··· Data to examine ···
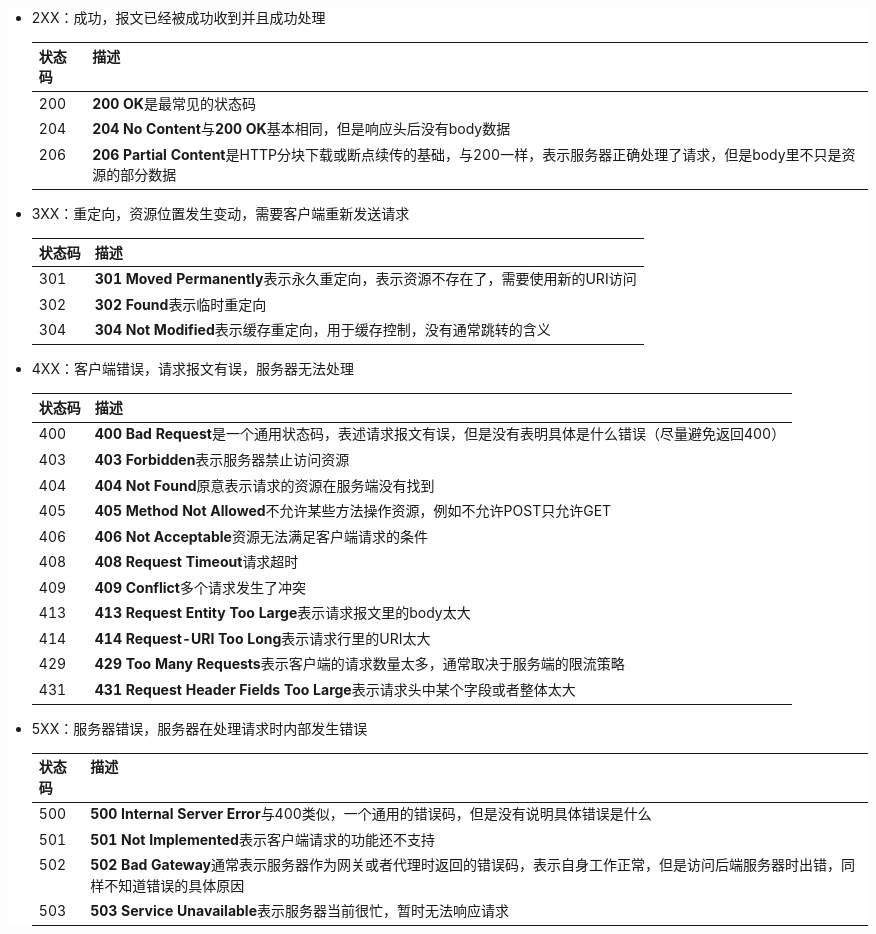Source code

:* 2XX：成功，报文已经被成功收到并且成功处理

  | 状态码 | 描述                                                         |
  | ------ | ------------------------------------------------------------ |
  | 200    | **200 OK**是最常见的状态码                                   |
  | 204    | **204 No Content**与**200 OK**基本相同，但是响应头后没有body数据 |
  | 206    | **206 Partial Content**是HTTP分块下载或断点续传的基础，与200一样，表示服务器正确处理了请求，但是body里不只是资源的部分数据 |

* 3XX：重定向，资源位置发生变动，需要客户端重新发送请求

  | 状态码 | 描述                                                         |
  | ------ | ------------------------------------------------------------ |
  | 301    | **301 Moved Permanently**表示永久重定向，表示资源不存在了，需要使用新的URI访问 |
  | 302    | **302 Found**表示临时重定向                                  |
  | 304    | **304 Not Modified**表示缓存重定向，用于缓存控制，没有通常跳转的含义 |

* 4XX：客户端错误，请求报文有误，服务器无法处理

  | 状态码 | 描述                                                         |
  | ------ | ------------------------------------------------------------ |
  | 400    | **400 Bad Request**是一个通用状态码，表述请求报文有误，但是没有表明具体是什么错误（尽量避免返回400） |
  | 403    | **403 Forbidden**表示服务器禁止访问资源                      |
  | 404    | **404 Not Found**原意表示请求的资源在服务端没有找到          |
  | 405    | **405 Method Not Allowed**不允许某些方法操作资源，例如不允许POST只允许GET |
  | 406    | **406 Not Acceptable**资源无法满足客户端请求的条件           |
  | 408    | **408 Request Timeout**请求超时                              |
  | 409    | **409 Conflict**多个请求发生了冲突                           |
  | 413    | **413 Request Entity Too Large**表示请求报文里的body太大     |
  | 414    | **414 Request-URI Too Long**表示请求行里的URI太大            |
  | 429    | **429 Too Many Requests**表示客户端的请求数量太多，通常取决于服务端的限流策略 |
  | 431    | **431 Request Header Fields Too Large**表示请求头中某个字段或者整体太大 |

* 5XX：服务器错误，服务器在处理请求时内部发生错误

  | 状态码 | 描述                                                         |
  | ------ | ------------------------------------------------------------ |
  | 500    | **500 Internal Server Error**与400类似，一个通用的错误码，但是没有说明具体错误是什么 |
  | 501    | **501 Not Implemented**表示客户端请求的功能还不支持          |
  | 502    | **502 Bad Gateway**通常表示服务器作为网关或者代理时返回的错误码，表示自身工作正常，但是访问后端服务器时出错，同样不知道错误的具体原因 |
  | 503    | **503 Service Unavailable**表示服务器当前很忙，暂时无法响应请求 |
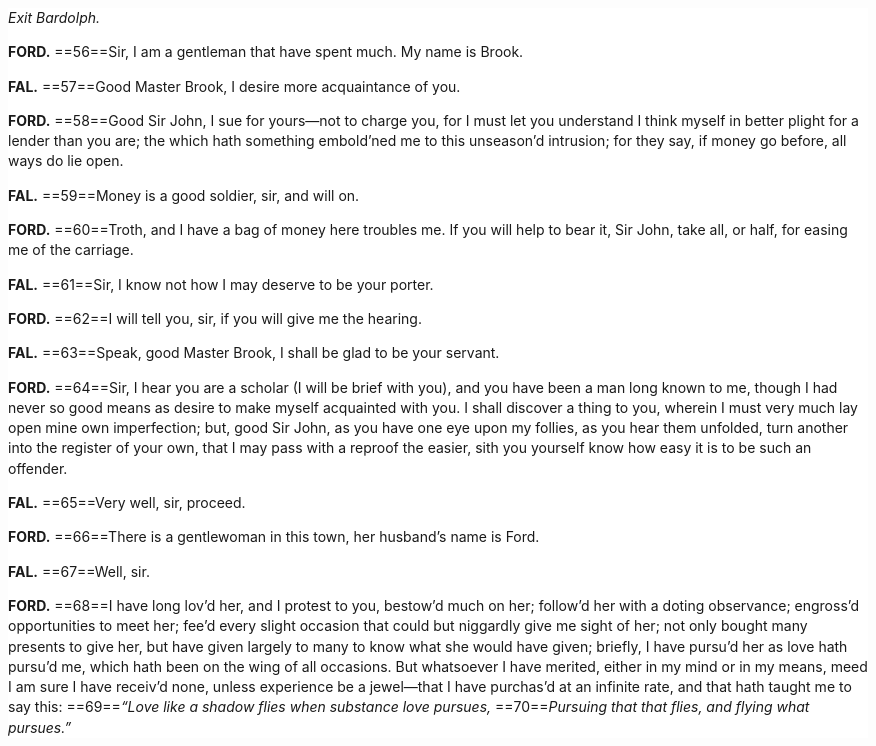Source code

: *Exit Bardolph.*

**FORD.**
==56==Sir, I am a gentleman that have spent much. My name is Brook.

**FAL.**
==57==Good Master Brook, I desire more acquaintance of you.

**FORD.**
==58==Good Sir John, I sue for yours—not to charge you, for I must let you understand I think myself in better plight for a lender than you are; the which hath something embold’ned me to this unseason’d intrusion; for they say, if money go before, all ways do lie open.

**FAL.**
==59==Money is a good soldier, sir, and will on.

**FORD.**
==60==Troth, and I have a bag of money here troubles me. If you will help to bear it, Sir John, take all, or half, for easing me of the carriage.

**FAL.**
==61==Sir, I know not how I may deserve to be your porter.

**FORD.**
==62==I will tell you, sir, if you will give me the hearing.

**FAL.**
==63==Speak, good Master Brook, I shall be glad to be your servant.

**FORD.**
==64==Sir, I hear you are a scholar (I will be brief with you), and you have been a man long known to me, though I had never so good means as desire to make myself acquainted with you. I shall discover a thing to you, wherein I must very much lay open mine own imperfection; but, good Sir John, as you have one eye upon my follies, as you hear them unfolded, turn another into the register of your own, that I may pass with a reproof the easier, sith you yourself know how easy it is to be such an offender.

**FAL.**
==65==Very well, sir, proceed.

**FORD.**
==66==There is a gentlewoman in this town, her husband’s name is Ford.

**FAL.**
==67==Well, sir.

**FORD.**
==68==I have long lov’d her, and I protest to you, bestow’d much on her; follow’d her with a doting observance; engross’d opportunities to meet her; fee’d every slight occasion that could but niggardly give me sight of her; not only bought many presents to give her, but have given largely to many to know what she would have given; briefly, I have pursu’d her as love hath pursu’d me, which hath been on the wing of all occasions. But whatsoever I have merited, either in my mind or in my means, meed I am sure I have receiv’d none, unless experience be a jewel—that I have purchas’d at an infinite rate, and that hath taught me to say this:
==69==*“Love like a shadow flies when substance love pursues,*
==70==*Pursuing that that flies, and flying what pursues.”*
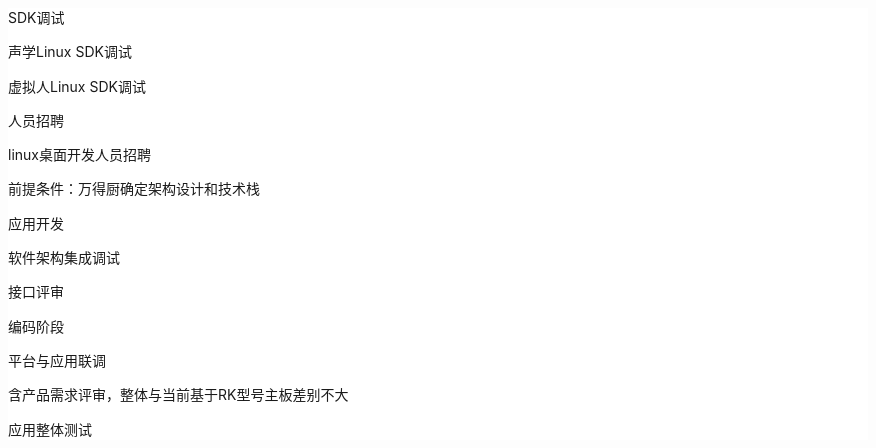 SDK调试

声学Linux SDK调试

  

  

  

  

虚拟人Linux SDK调试

  

  

  

  

人员招聘

linux桌面开发人员招聘

  

  

  

前提条件：万得厨确定架构设计和技术栈

应用开发

软件架构集成调试

  

  

  

  

接口评审

  

  

  

  

编码阶段

  

  

  

  

平台与应用联调

  

  

  

含产品需求评审，整体与当前基于RK型号主板差别不大

应用整体测试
···
- Task goal -
Could you filter the entries above for lines holding the string "Master" and copy them?

- Answer box -
==57==Good Master Brook, I desire more acquaintance of you.
==63==Speak, good Master Brook, I shall be glad to be your servant.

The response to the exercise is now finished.